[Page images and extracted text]
= Beginning of Section =
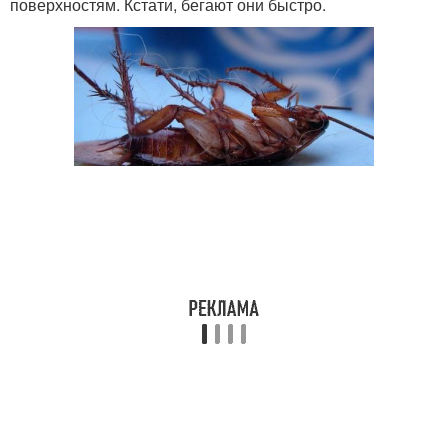
поверхностям. Кстати, бегают они быстро.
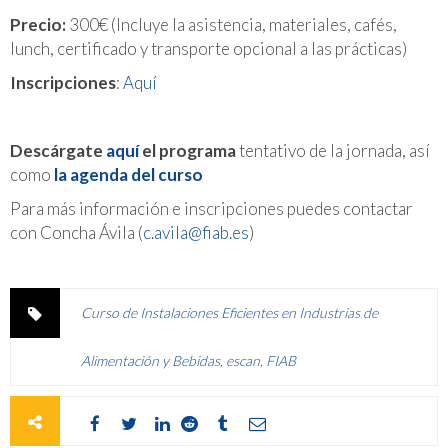
Precio:
300€ (Incluye la asistencia, materiales, cafés,
lunch, certificado y transporte opcional a las prácticas)
Inscripciones
:
Aquí
Descárgate
aquí
el programa
tentativo de la jornada, así
como
la agenda del curso
Para más información e inscripciones puedes contactar
con Concha Ávila (
c.avila@fiab.es
)
Curso de Instalaciones Eficientes en Industrias de
Alimentación y Bebidas
,
escan
,
FIAB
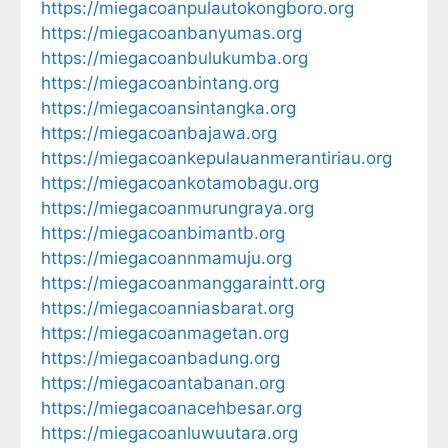
https://miegacoanpulautokongboro.org
https://miegacoanbanyumas.org
https://miegacoanbulukumba.org
https://miegacoanbintang.org
https://miegacoansintangka.org
https://miegacoanbajawa.org
https://miegacoankepulauanmerantiriau.org
https://miegacoankotamobagu.org
https://miegacoanmurungraya.org
https://miegacoanbimantb.org
https://miegacoannmamuju.org
https://miegacoanmanggaraintt.org
https://miegacoanniasbarat.org
https://miegacoanmagetan.org
https://miegacoanbadung.org
https://miegacoantabanan.org
https://miegacoanacehbesar.org
https://miegacoanluwuutara.org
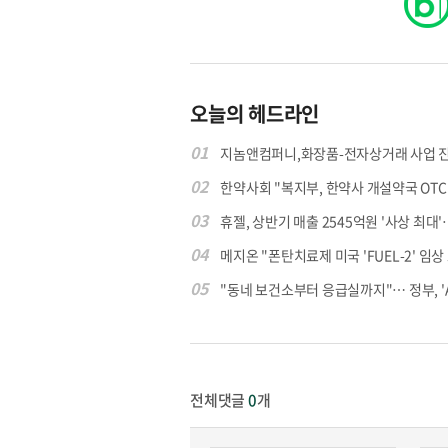
오늘의 헤드라인
01
지놈앤컴퍼니,화장품-전자상거래 사업 
02
한약사회 "복지부, 한약사 개설약국 OTC 공
03
휴젤, 상반기 매출 2545억원 '사상 최대'…
04
메지온 "폰탄치료제 미국 'FUEL-2' 임상 프
05
"동네 보건소부터 응급실까지"… 정부, 'AI 
전체댓글
0
개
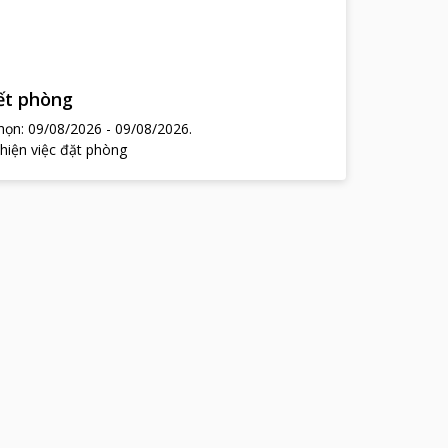
hết phòng
chọn:
09/08/2026
-
09/08/2026
.
 hiện việc đặt phòng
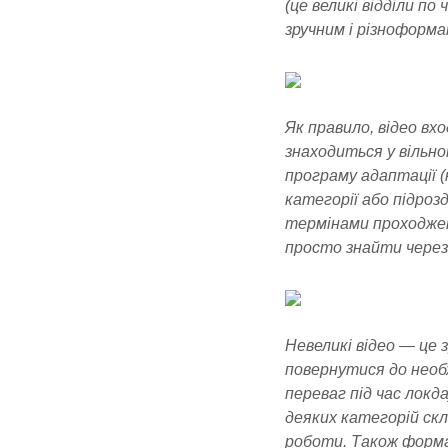
(це великі відділи п
зручним і різноформа
Як правило, відео вхо
знаходиться у вільно
програму адаптації (
категорії або підроз
термінами проходженн
просто знайти через
Невеликі відео — це 
повернутися до необх
переваг під час локд
деяких категорій скл
роботи. Також форма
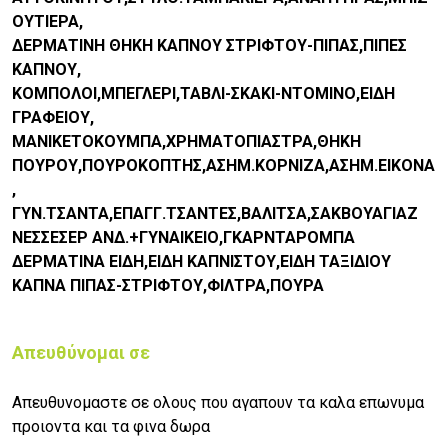
ΟΥΤΙΕΡΑ,
ΔΕΡΜΑΤΙΝΗ ΘΗΚΗ ΚΑΠΝΟΥ ΣΤΡΙΦΤΟΥ-ΠΙΠΑΣ,ΠΙΠΕΣ
ΚΑΠΝΟΥ,
ΚΟΜΠΟΛΟΙ,ΜΠΕΓΛΕΡΙ,ΤΑΒΛΙ-ΣΚΑΚΙ-ΝΤΟΜΙΝΟ,ΕΙΔΗ
ΓΡΑΦΕΙΟΥ,
ΜΑΝΙΚΕΤΟΚΟΥΜΠΑ,ΧΡΗΜΑΤΟΠΙΑΣΤΡΑ,ΘΗΚΗ
ΠΟΥΡΟΥ,ΠΟΥΡΟΚΟΠΤΗΣ,ΑΣΗΜ.ΚΟΡΝΙΖΑ,ΑΣΗΜ.ΕΙΚΟΝΑ
,
ΓΥΝ.ΤΣΑΝΤΑ,ΕΠΑΓΓ.ΤΣΑΝΤΕΣ,ΒΑΛΙΤΣΑ,ΣΑΚΒΟΥΑΓΙΑΖ
ΝΕΣΣΕΣΕΡ ΑΝΔ.+ΓΥΝΑΙΚΕΙΟ,ΓΚΑΡΝΤΑΡΟΜΠΑ
ΔΕΡΜΑΤΙΝΑ ΕΙΔΗ,ΕΙΔΗ ΚΑΠΝΙΣΤΟΥ,ΕΙΔΗ ΤΑΞΙΔΙΟΥ
ΚΑΠΝΑ ΠΙΠΑΣ-ΣΤΡΙΦΤΟΥ,ΦΙΛΤΡΑ,ΠΟΥΡΑ
Απευθύνομαι σε
Απευθυνομαστε σε ολους που αγαπουν τα καλα επωνυμα
προιοντα και τα φινα δωρα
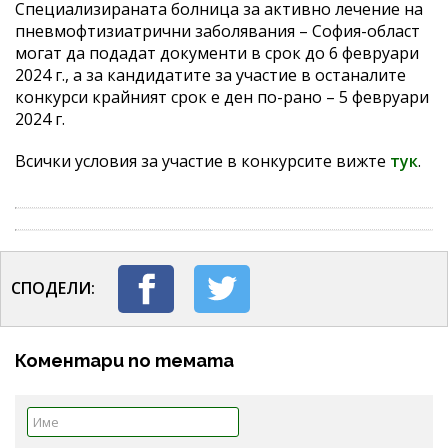
Специализираната болница за активно лечение на
пневмофтизиатрични заболявания – София-област
могат да подадат документи в срок до 6 февруари
2024 г., а за кандидатите за участие в останалите
конкурси крайният срок е ден по-рано – 5 февруари
2024 г.
Всички условия за участие в конкурсите вижте
тук
.
СПОДЕЛИ:
Коментари по темата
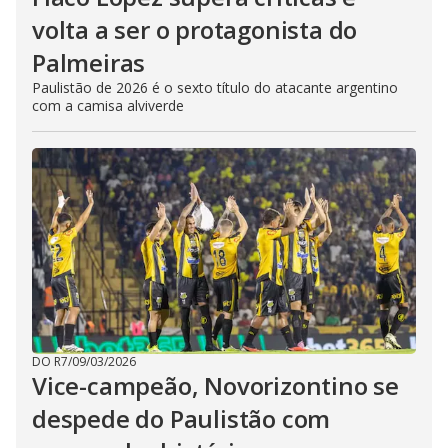
volta a ser o protagonista do
Palmeiras
Paulistão de 2026 é o sexto título do atacante argentino
com a camisa alviverde
DO R7
/
09/03/2026
Vice-campeão, Novorizontino se
despede do Paulistão com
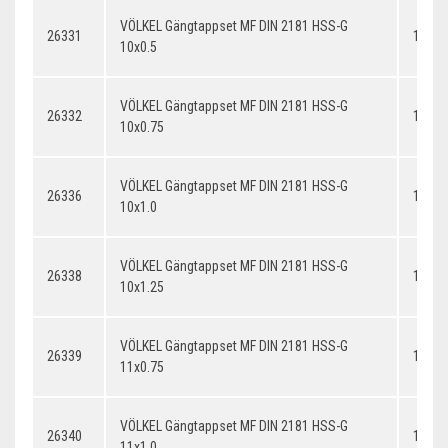
VÖLKEL Gängtappset MF DIN 2181 HSS-G
26331
10x0.
10x0.5
VÖLKEL Gängtappset MF DIN 2181 HSS-G
26332
10x0.
10x0.75
VÖLKEL Gängtappset MF DIN 2181 HSS-G
26336
10x1.
10x1.0
VÖLKEL Gängtappset MF DIN 2181 HSS-G
26338
10x1.
10x1.25
VÖLKEL Gängtappset MF DIN 2181 HSS-G
26339
11x0.
11x0.75
VÖLKEL Gängtappset MF DIN 2181 HSS-G
26340
11x1.
11x1.0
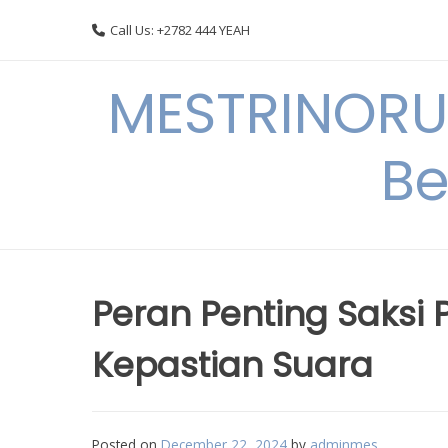
Skip
Call Us: +2782 444 YEAH
to
content
MESTRINORU
Be
Peran Penting Saksi
Kepastian Suara
Posted on
December 22, 2024
by
adminmes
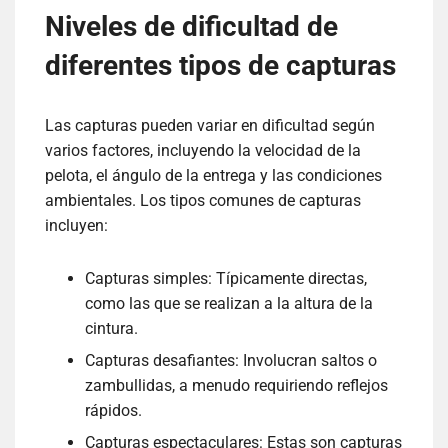
Niveles de dificultad de
diferentes tipos de capturas
Las capturas pueden variar en dificultad según
varios factores, incluyendo la velocidad de la
pelota, el ángulo de la entrega y las condiciones
ambientales. Los tipos comunes de capturas
incluyen:
Capturas simples: Típicamente directas,
como las que se realizan a la altura de la
cintura.
Capturas desafiantes: Involucran saltos o
zambullidas, a menudo requiriendo reflejos
rápidos.
Capturas espectaculares: Estas son capturas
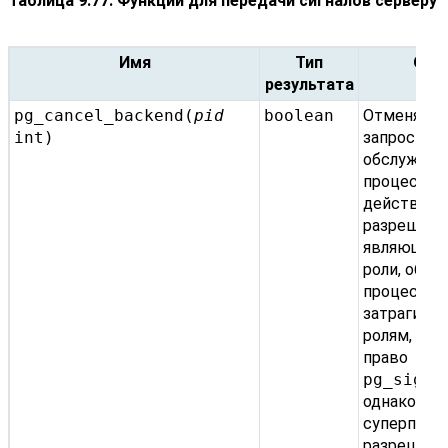
Таблица 9.77. Функции для передачи сигналов серверу
Имя
Тип
Опи
результата
pg_cancel_backend(
pid
boolean
Отменяет 
int
)
запрос в
обслужив
процессе. 
действие
разрешаетс
являющимс
роли, обс
процесс к
затрагивае
ролям, ко
право
pg_signa
однако тол
суперполь
разрешено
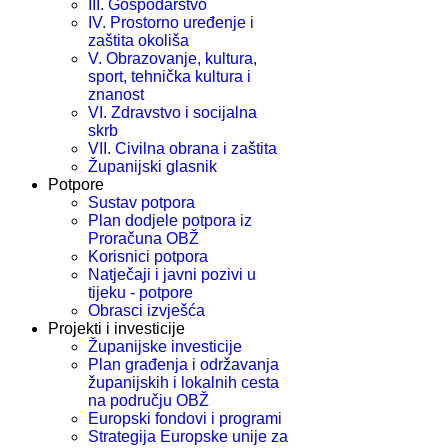
III. Gospodarstvo
IV. Prostorno uređenje i
zaštita okoliša
V. Obrazovanje, kultura,
sport, tehnička kultura i
znanost
VI. Zdravstvo i socijalna
skrb
VII. Civilna obrana i zaštita
Županijski glasnik
Potpore
Sustav potpora
Plan dodjele potpora iz
Proračuna OBŽ
Korisnici potpora
Natječaji i javni pozivi u
tijeku - potpore
Obrasci izvješća
Projekti i investicije
Županijske investicije
Plan građenja i održavanja
županijskih i lokalnih cesta
na području OBŽ
Europski fondovi i programi
Strategija Europske unije za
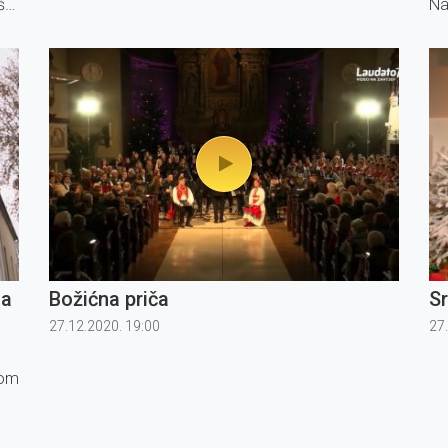
pjesama iz cijele Hrvatske.
šta
Na
ipa
zb
la
Božićna priča
Sr
27.12.2020. 19:00
27
som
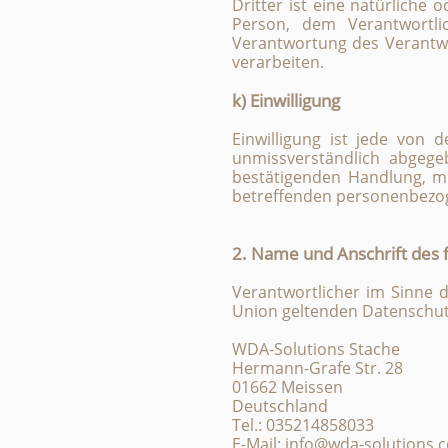
Dritter ist eine natürliche
Person, dem Verantwortli
Verantwortung des Verantwo
verarbeiten.
k) Einwilligung
Einwilligung ist jede von 
unmissverständlich abgege
bestätigenden Handlung, mit
betreffenden personenbezog
2. Name und Anschrift des 
Verantwortlicher im Sinne 
Union geltenden Datenschut
WDA-Solutions Stache
Hermann-Grafe Str. 28
01662 Meissen
Deutschland
Tel.: 035214858033
E-Mail: info@wda-solutions.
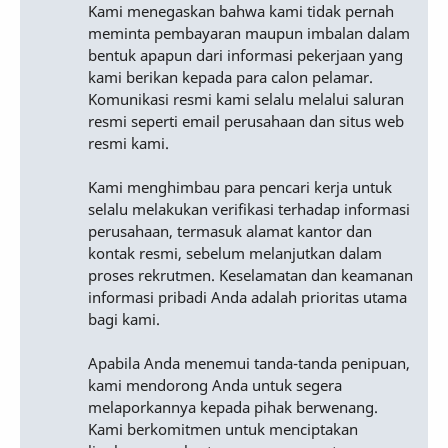
Kami menegaskan bahwa kami tidak pernah
meminta pembayaran maupun imbalan dalam
bentuk apapun dari informasi pekerjaan yang
kami berikan kepada para calon pelamar.
Komunikasi resmi kami selalu melalui saluran
resmi seperti email perusahaan dan situs web
resmi kami.
Kami menghimbau para pencari kerja untuk
selalu melakukan verifikasi terhadap informasi
perusahaan, termasuk alamat kantor dan
kontak resmi, sebelum melanjutkan dalam
proses rekrutmen. Keselamatan dan keamanan
informasi pribadi Anda adalah prioritas utama
bagi kami.
Apabila Anda menemui tanda-tanda penipuan,
kami mendorong Anda untuk segera
melaporkannya kepada pihak berwenang.
Kami berkomitmen untuk menciptakan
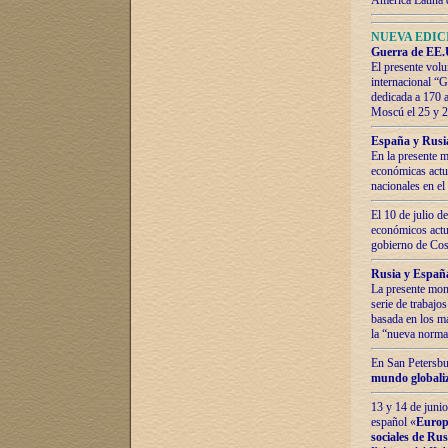
América Latina 
NUEVA EDICI
Guerra de EE.U
El presente volu
internacional “
dedicada a 170 
Moscú el 25 y 
España y Rusia:
En la presente m
económicas actua
nacionales en el
El 10 de julio d
económicos actua
gobierno de Cost
Rusia y España
La presente mono
serie de trabajo
basada en los ma
la “nueva norma
En San Petersbur
mundo globaliza
13 y 14 de junio
español «
Europa
sociales de Ru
= End of Section =
= What is being asked =
Identify every line above with the string "investicije" in it. Copy those lines.

= Task solution =
Projekti i investicije
Županijske investicije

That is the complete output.